- Location of the Cathedral CDP in Hinsdale County, Colorado
- Coordinates: 38°06′32″N 107°01′40″W﻿ / ﻿38.10889°N 107.02778°W
- Country: United States
- State: Colorado
- County: Hinsdale

Government
- • Type: Unincorporated community
- • Body: Hinsdale County

Area
- • Total: 21.279 sq mi (55.113 km^{2})
- • Land: 21.279 sq mi (55.113 km^{2})
- • Water: 0 sq mi (0.000 km^{2})
- Elevation: 8,914 ft (2,717 m)

Population (2020)
- • Total: 15
- • Density: 0.70/sq mi (0.27/km^{2})
- Time zone: UTC−07:00 (MST)
- • Summer (DST): UTC−06:00 (MDT)
- ZIP code: Powderhorn 81243
- Area codes: 970/748
- GNIS CDP ID: 2583219
- FIPS code: 12450

= Cathedral, Colorado =

Census-designated place in Hinsdale County, CO, USA

Cathedral is an unincorporated community and a census-designated place (CDP) located in Hinsdale County, Colorado, United States.
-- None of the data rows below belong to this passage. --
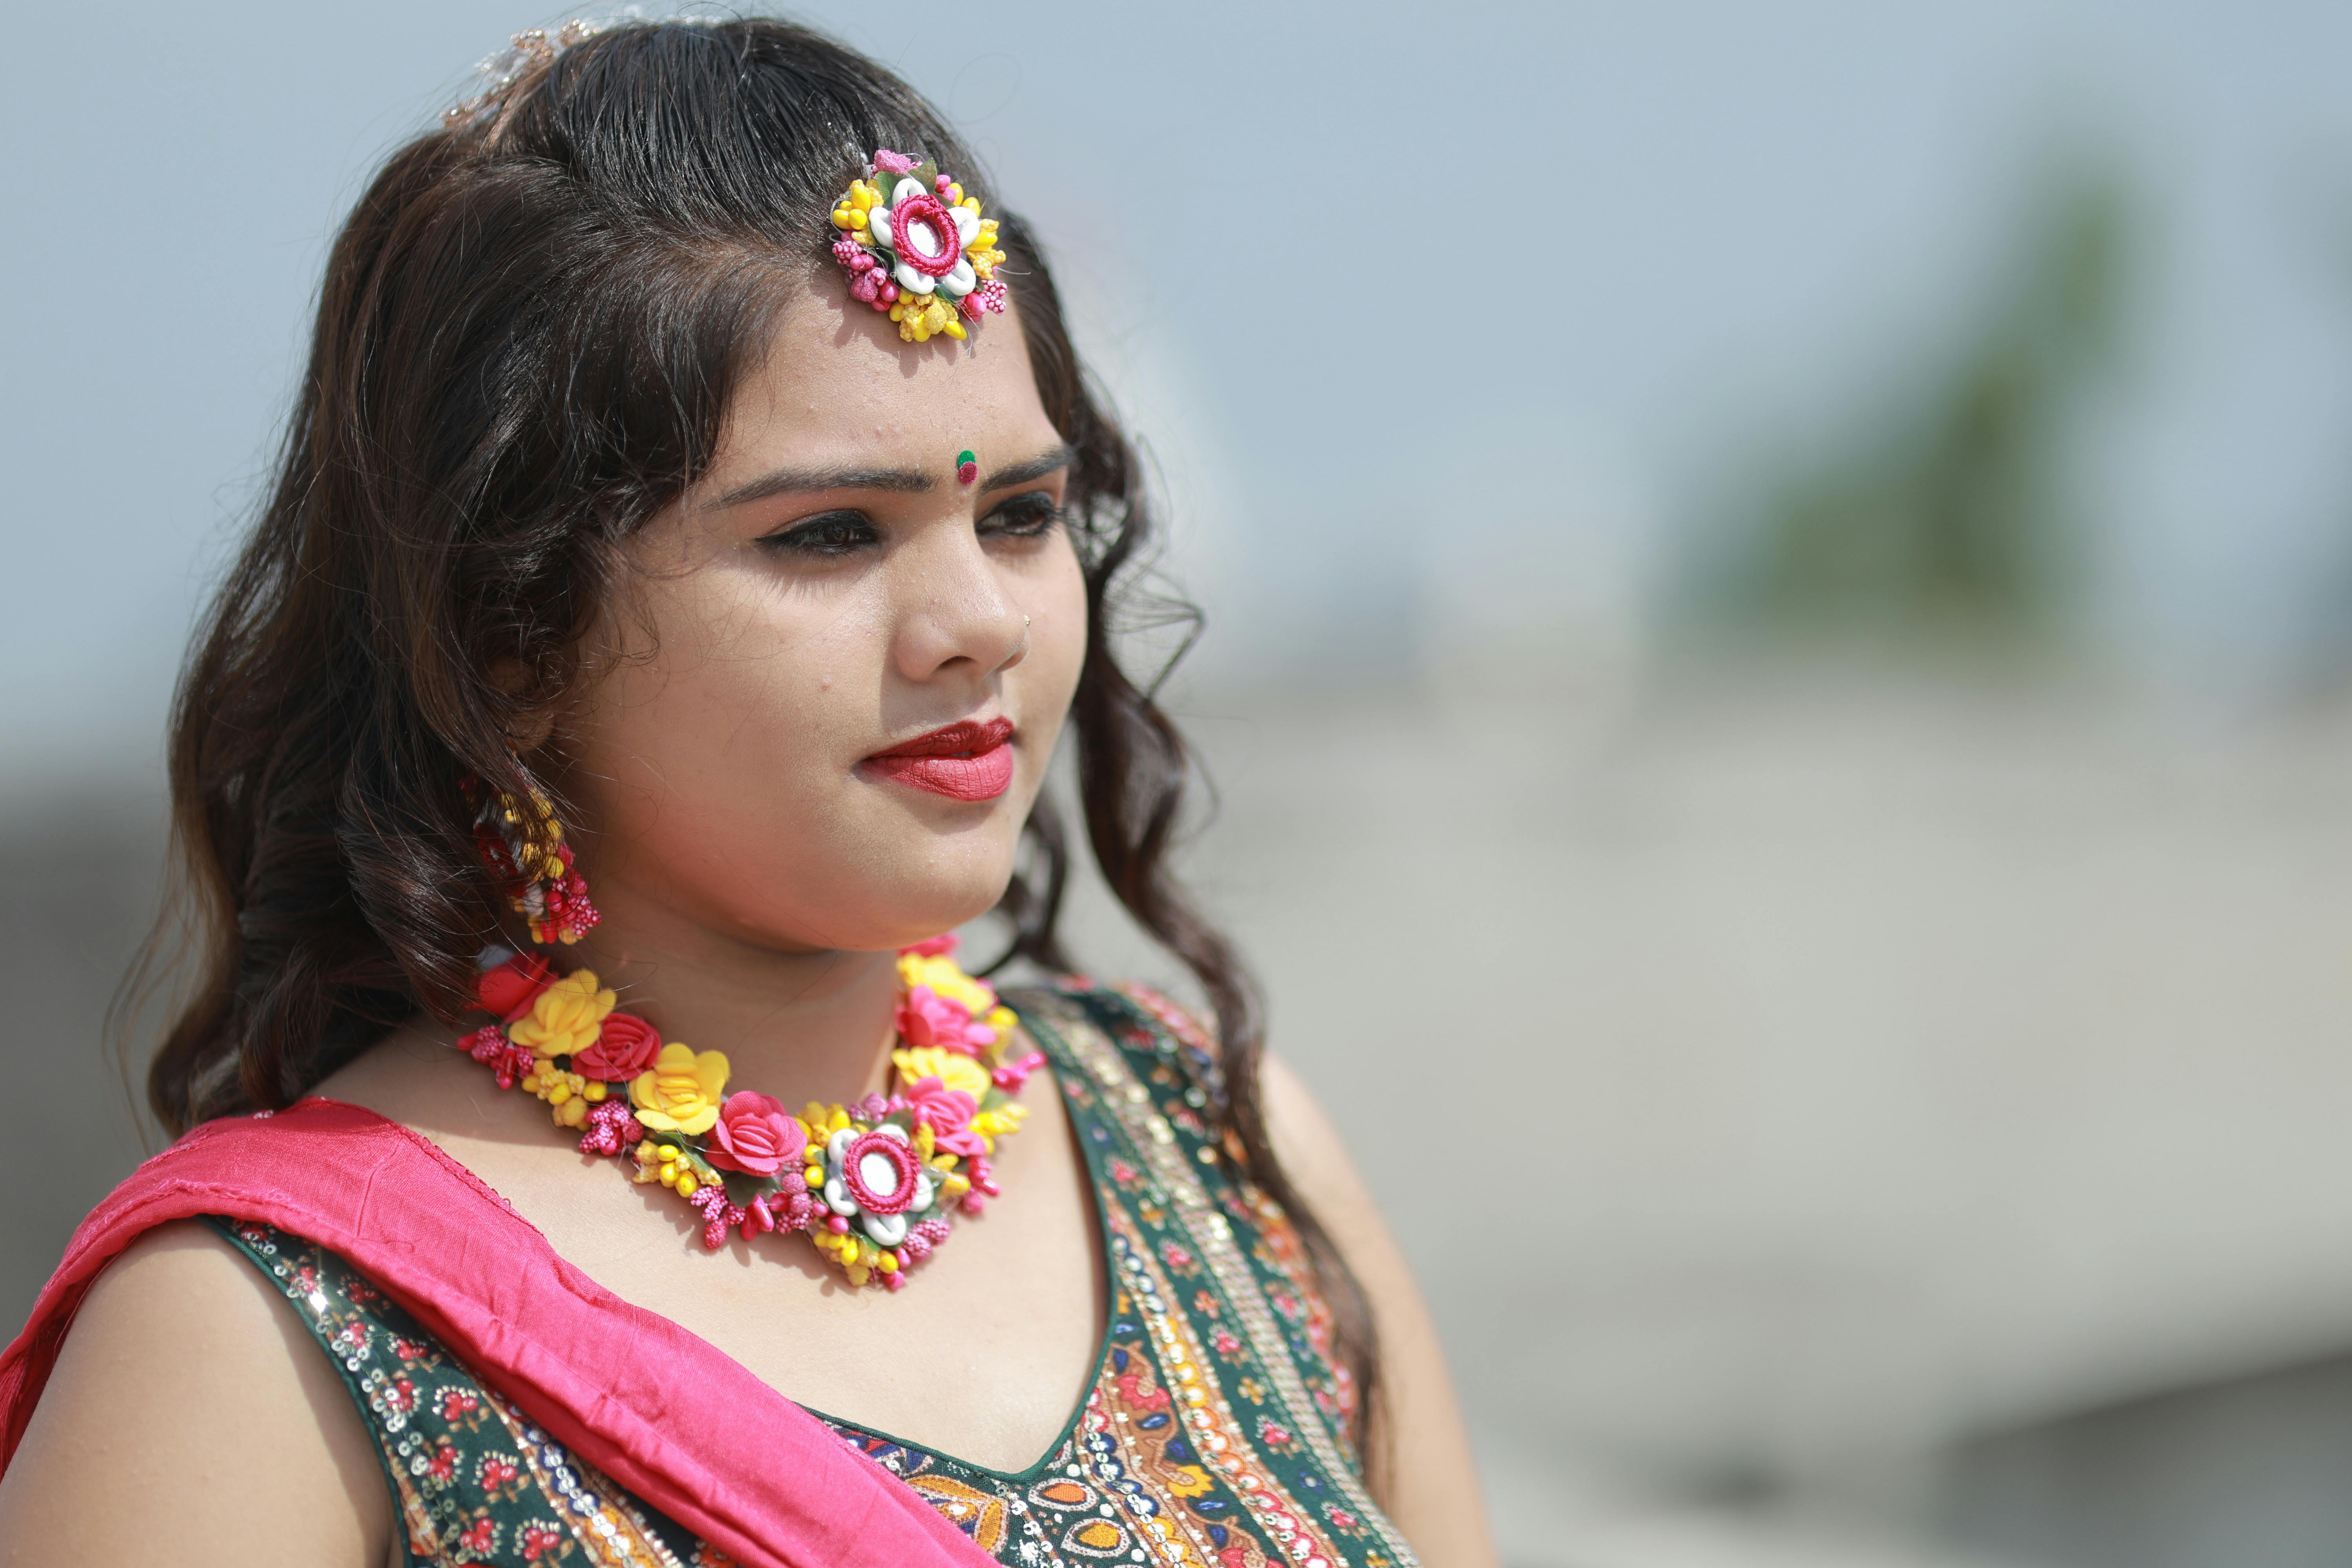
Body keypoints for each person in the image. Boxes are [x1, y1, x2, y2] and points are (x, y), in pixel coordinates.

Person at [0, 18, 1494, 1568]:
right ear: (512, 639)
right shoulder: (267, 1333)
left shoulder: (1212, 1151)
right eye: (829, 534)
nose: (979, 622)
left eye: (1021, 514)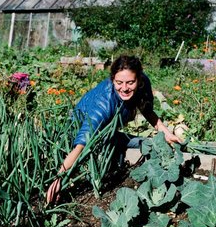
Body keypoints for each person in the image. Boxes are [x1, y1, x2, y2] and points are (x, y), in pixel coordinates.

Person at [46, 55, 182, 204]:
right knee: (117, 149)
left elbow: (147, 110)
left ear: (139, 80)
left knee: (145, 143)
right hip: (82, 133)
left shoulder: (143, 84)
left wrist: (166, 133)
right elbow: (81, 145)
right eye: (119, 83)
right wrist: (59, 178)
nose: (124, 88)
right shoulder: (103, 104)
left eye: (130, 82)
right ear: (112, 80)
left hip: (109, 133)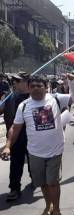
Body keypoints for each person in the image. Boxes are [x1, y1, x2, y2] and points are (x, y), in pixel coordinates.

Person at [1, 76, 71, 215]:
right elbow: (15, 127)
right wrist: (7, 145)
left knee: (52, 182)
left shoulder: (56, 98)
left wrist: (72, 82)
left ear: (46, 87)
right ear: (28, 88)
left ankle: (57, 212)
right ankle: (48, 207)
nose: (35, 88)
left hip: (55, 151)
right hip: (34, 152)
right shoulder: (24, 106)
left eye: (39, 85)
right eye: (32, 86)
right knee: (43, 184)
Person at [0, 72, 32, 201]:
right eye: (13, 80)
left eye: (18, 81)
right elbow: (1, 110)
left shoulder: (35, 96)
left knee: (33, 163)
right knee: (15, 163)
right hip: (14, 136)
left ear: (26, 82)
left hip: (32, 137)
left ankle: (35, 178)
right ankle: (14, 188)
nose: (14, 83)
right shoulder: (9, 97)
The population of the Cathedral CDP was 15 at the United States Census 2020.

==History==
The Cathedral, Colorado, post office operated from July 18, 1898, until September 30, 1921. The Powderhorn, Colorado, post office (Zip Code 81243) now serves the area.

==Geography==
Cathedral is located in the northeast corner of Hinsdale County on the east side of Cebolla Creek, a north-flowing tributary of the Gunnison River. The community is at the junction of County Roads 50 and 45. County Road 50 leads southwest (upstream) 15 mi to Colorado State Highway 149 at Slumgullion Pass, from which point Lake City, the Hinsdale County seat, is 9 mi to the northwest. County Road 50 also leads north (downstream) from Cathedral into Gunnison and eventually via County Road 27 16 mi to Highway 149 at Powderhorn.

The Cathedral CDP has an area of 55.113 km2, all land.

==Demographics==

The United States Census Bureau initially defined the Cathedral CDP for the United States Census 2010.